Solomon Jones leads ‘Demanding Justice’ panel on how to achieve justice in the legal system
March 15, 2023
The Philadelphia Inquirer
Types : In the News
The Inquirer contributing columnist and author hosted a panel discussion with lawyers Michael Coard and Keir Bradford-Grey and reparations proponent Rashaun Williams in Germantown on Saturday.
Whether police practices such as stop-and-frisk create safer communities and how Black people can become court watchers and jury members were topics on the table at a panel discussion on criminal justice at the Center in the Park in Germantown’s Vernon Park last Saturday.
The panel discussion, “Demanding Justice: The Plan for Criminal Justice Reform,” was presented by Solomon Jones, a contributing columnist at The Inquirer and a WURD Radio host, who also announced the release of the paperback version of his 2021 book, Ten Lives, Ten Demands: Life-and-Death Stories, and a Black Activist’s Blueprint for Racial Justice.
Keir Bradford-Grey, the former chief defender of the city’s Defender Association, said that people have accepted stop-and-frisk as a tactic that police should use because “people are saying this is a model that is being done to protect us.”
“First of all, stop-and-frisk has never gone anywhere,” she said. ” It’s always been a tool available to police, and it’s never had the impact that it was was sold as having.”
Police use stop-and-frisk to detain and pat down someone to search for weapons, either on the street, or in a car stop, if police believe they may have just committed a crime, or are about to commit a crime.
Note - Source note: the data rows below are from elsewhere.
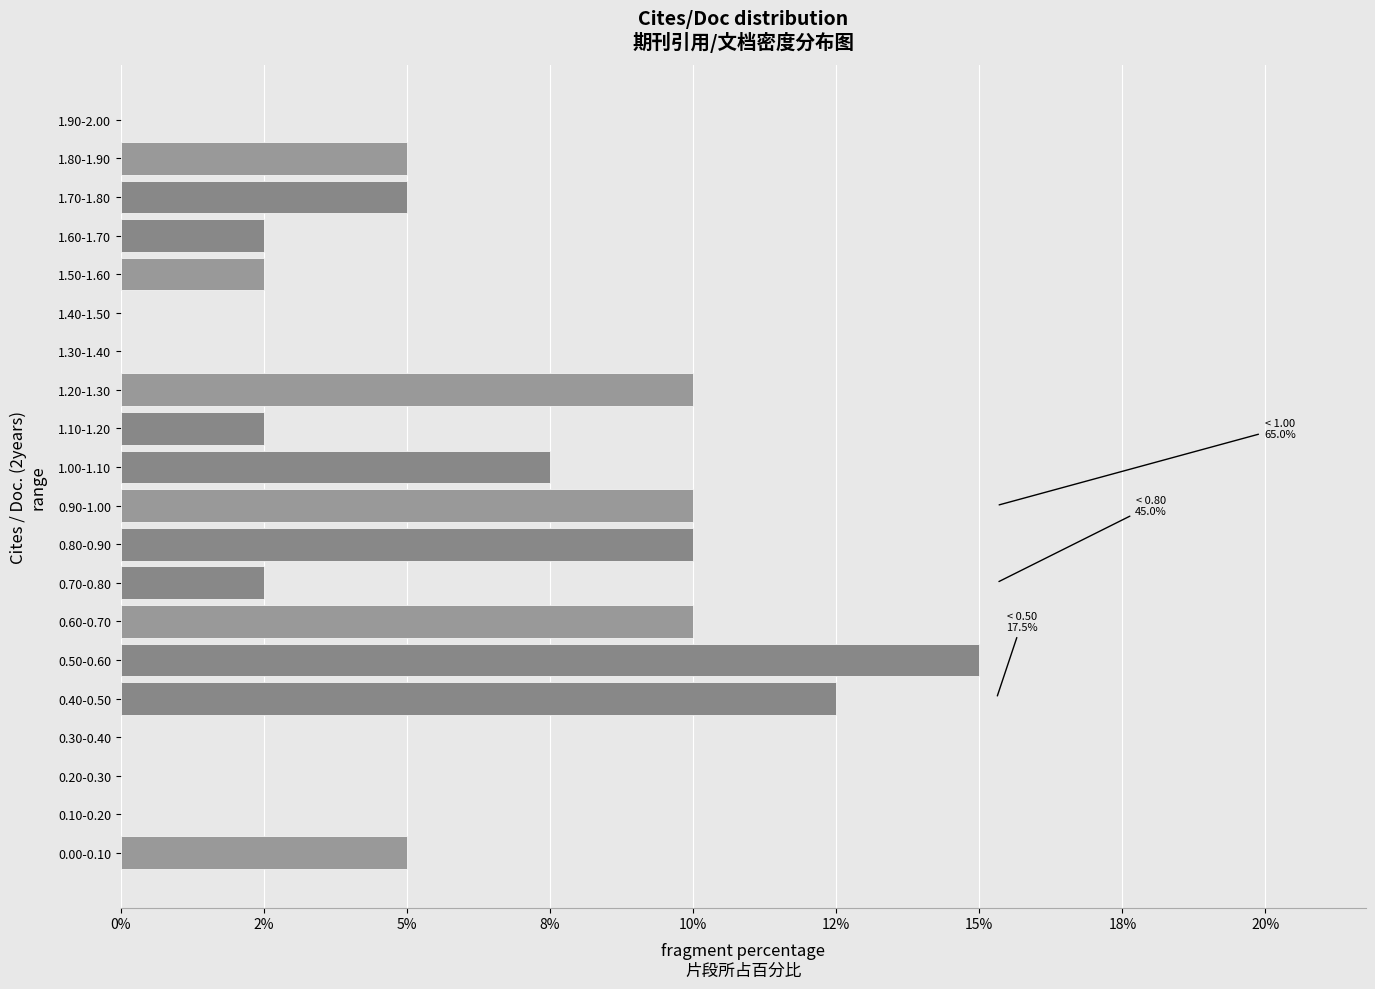

Are the bars horizontal?

Yes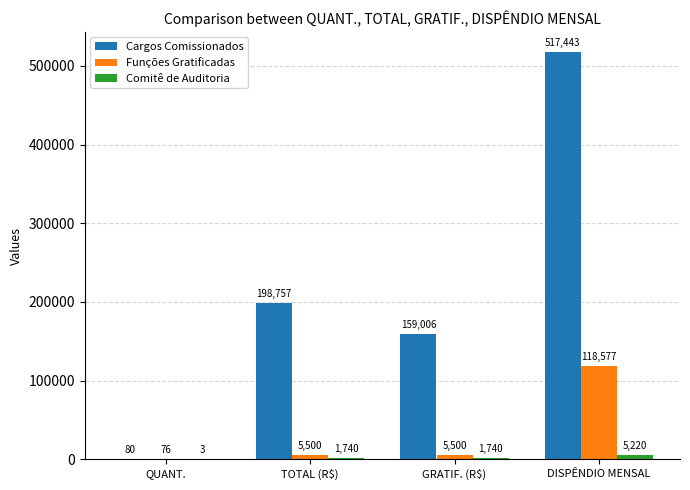

What value does the Cargos Comissionados series have at DISPÊNDIO MENSAL?

517443.0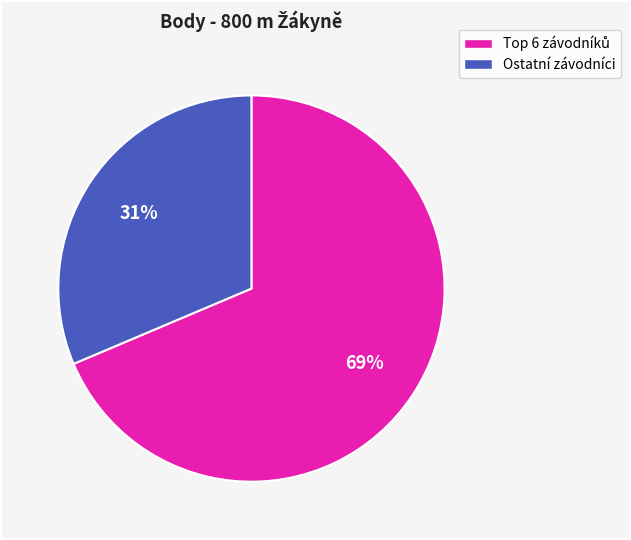

Does any single category account for the majority?

Yes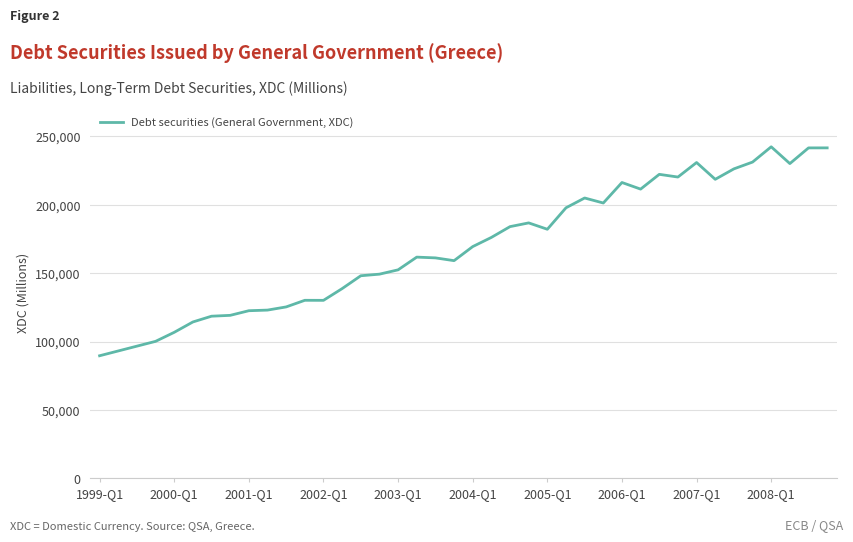

How many lines are shown in the chart?

1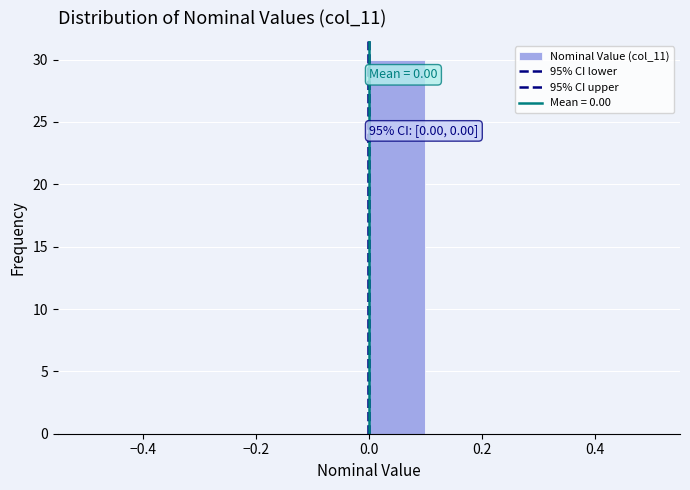

Which range on the x-axis has the tallest bar?

0.0 to 0.1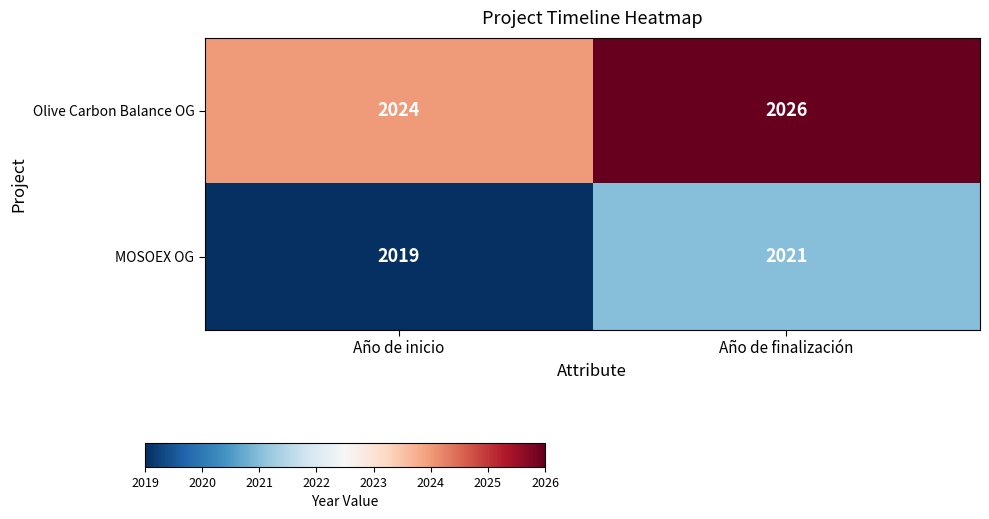

List the series in order of their peak value, lowest first.

MOSOEX OG, Olive Carbon Balance OG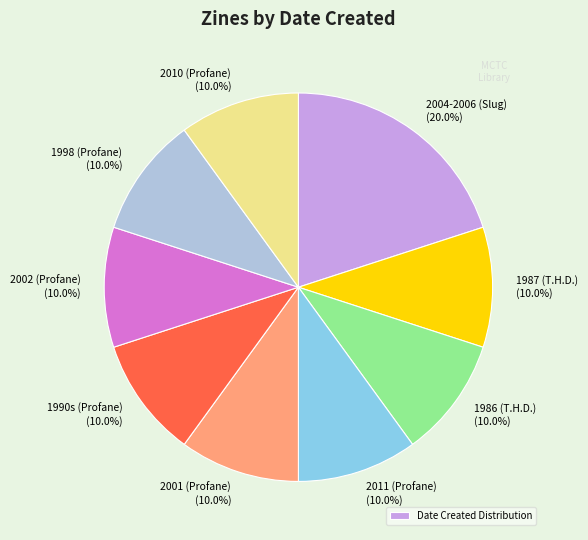

Is there any slice that represents more than half of the pie?

No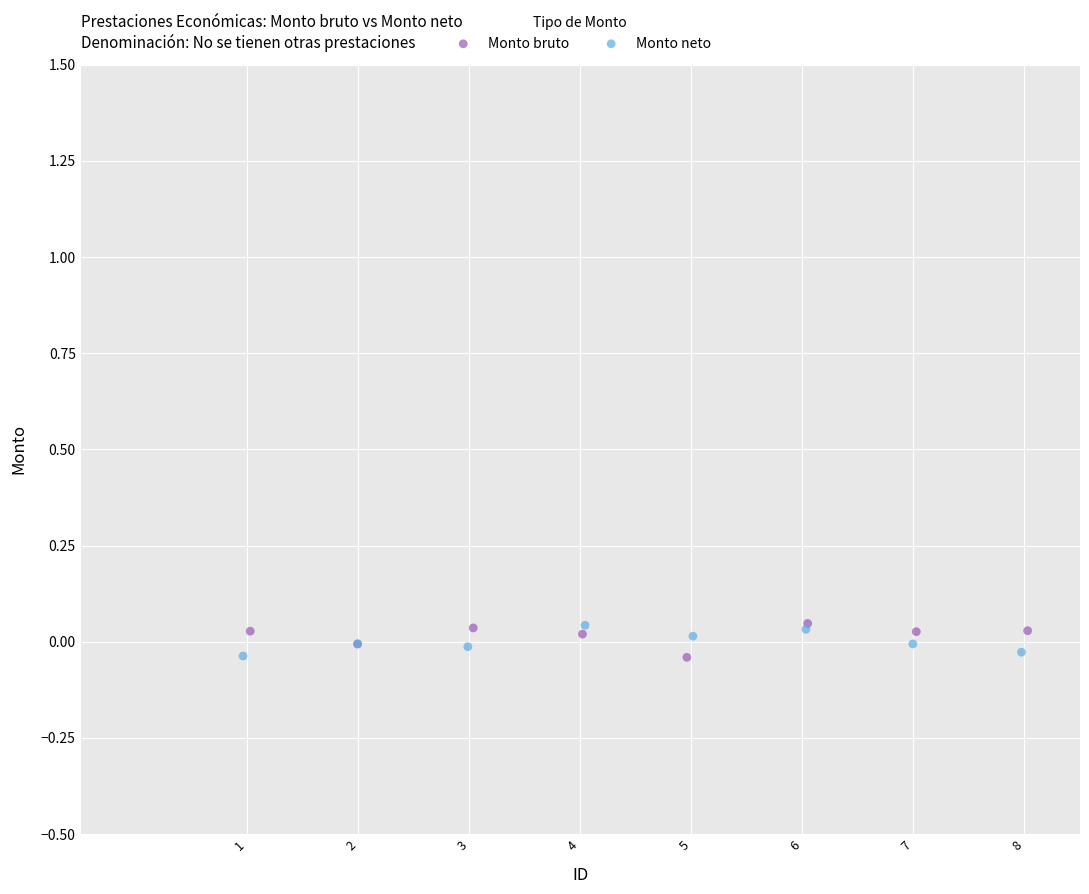

What are all the series names shown in the legend?

Monto bruto, Monto neto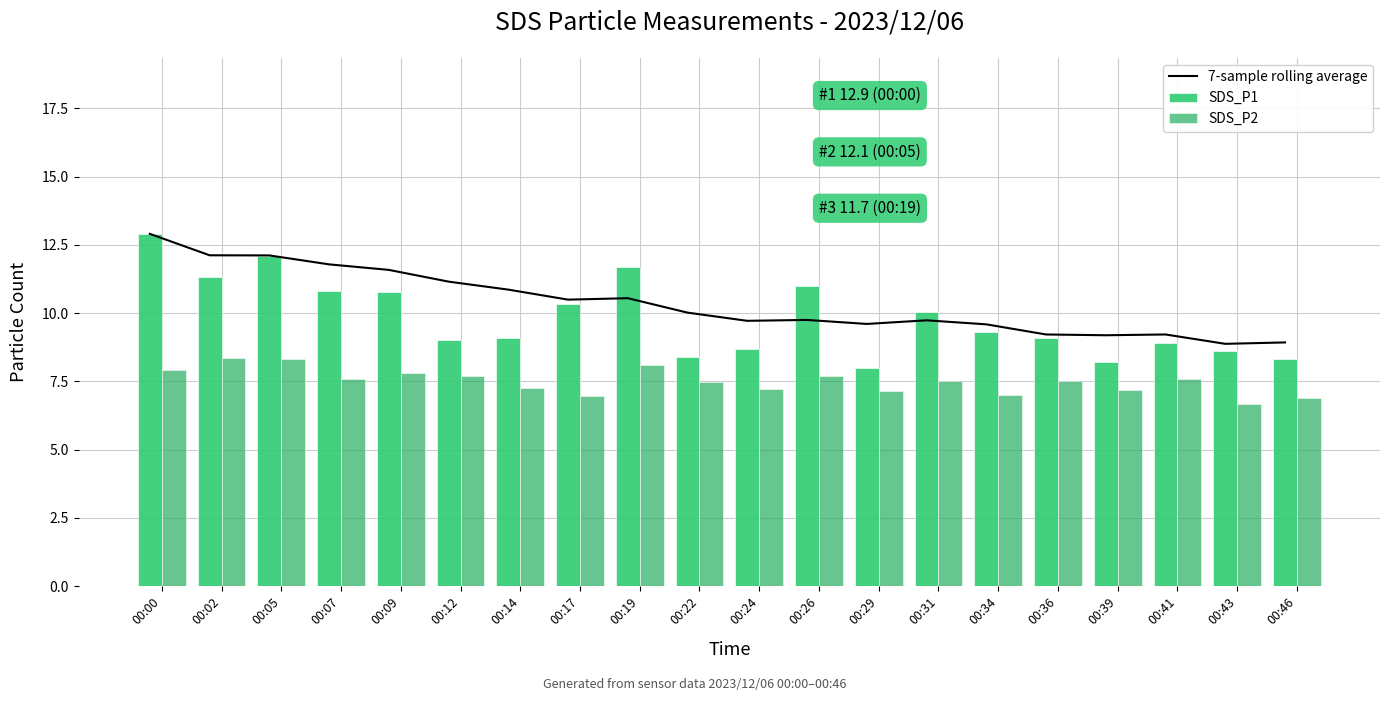

What is the sum of all SDS_P1 values?

196.6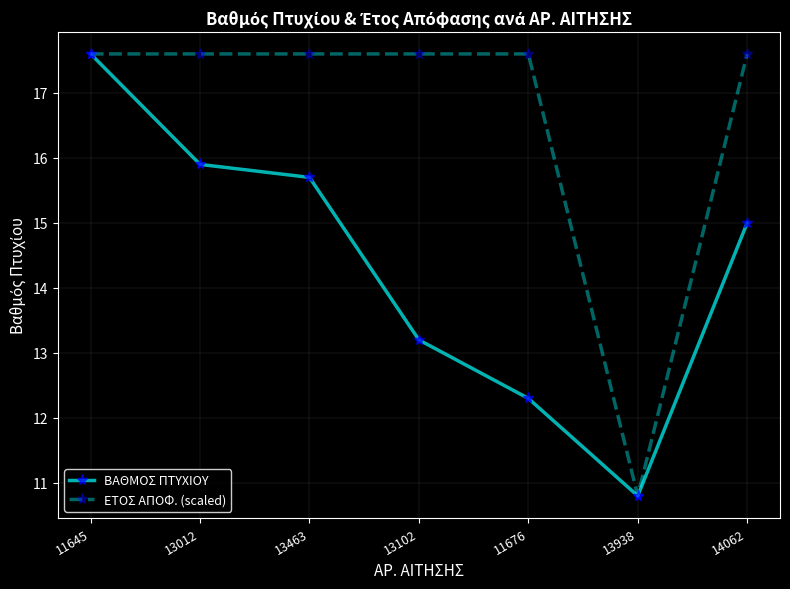

How many lines are shown in the chart?

2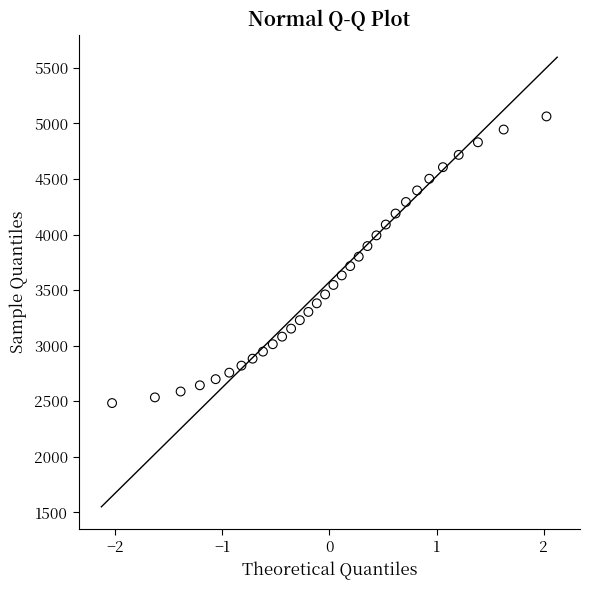

What is the range of X values (max minus min)?

4.1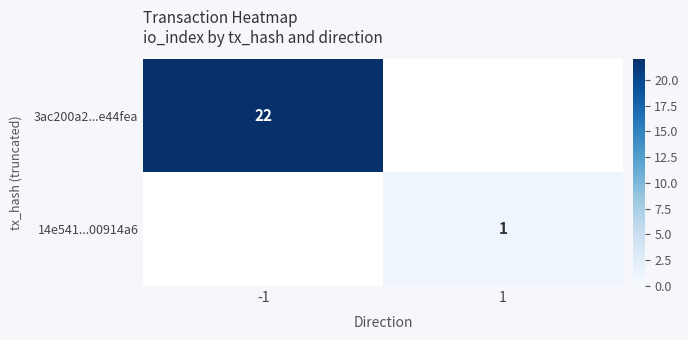

The 14e541...00914a6 series shows 0.4 at 1. True or false?

False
As chief defender, she said, her office established an office of police accountability and researched how stop-and-frisk was being used.
“What we found [was] that when [police] stopped 309,000 people, 70% of the people they stopped were Black. And of those 70%, they found something [illegal] like 0.17% of the time. So that means 99.83% of the time, they were stopping otherwise law-abiding citizens.”
“In fact, [stop-and-frisk] has done more to alienate communities from helping to solve crime than bringing us closer to public safety,” said Bradford-Grey, who is now a partner with the Center City firm Montgomery McCracken Walker & Rhoads LLP.